_Task to carry out_
Write out the records again, replacing "Kyiv" with "Kiev" throughout and leaving everything else unchanged.

---+---

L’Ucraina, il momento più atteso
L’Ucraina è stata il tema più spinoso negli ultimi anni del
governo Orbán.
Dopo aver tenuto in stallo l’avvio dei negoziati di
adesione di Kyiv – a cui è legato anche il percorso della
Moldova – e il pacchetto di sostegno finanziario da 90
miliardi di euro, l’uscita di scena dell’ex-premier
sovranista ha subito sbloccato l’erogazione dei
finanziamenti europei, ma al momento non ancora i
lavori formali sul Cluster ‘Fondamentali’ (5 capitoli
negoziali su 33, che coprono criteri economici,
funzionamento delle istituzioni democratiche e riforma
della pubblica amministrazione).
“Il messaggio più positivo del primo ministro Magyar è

---+---

_Solution_
L’Ucraina, il momento più atteso
L’Ucraina è stata il tema più spinoso negli ultimi anni del
governo Orbán.
Dopo aver tenuto in stallo l’avvio dei negoziati di
adesione di Kiev – a cui è legato anche il percorso della
Moldova – e il pacchetto di sostegno finanziario da 90
miliardi di euro, l’uscita di scena dell’ex-premier
sovranista ha subito sbloccato l’erogazione dei
finanziamenti europei, ma al momento non ancora i
lavori formali sul Cluster ‘Fondamentali’ (5 capitoli
negoziali su 33, che coprono criteri economici,
funzionamento delle istituzioni democratiche e riforma
della pubblica amministrazione).
“Il messaggio più positivo del primo ministro Magyar è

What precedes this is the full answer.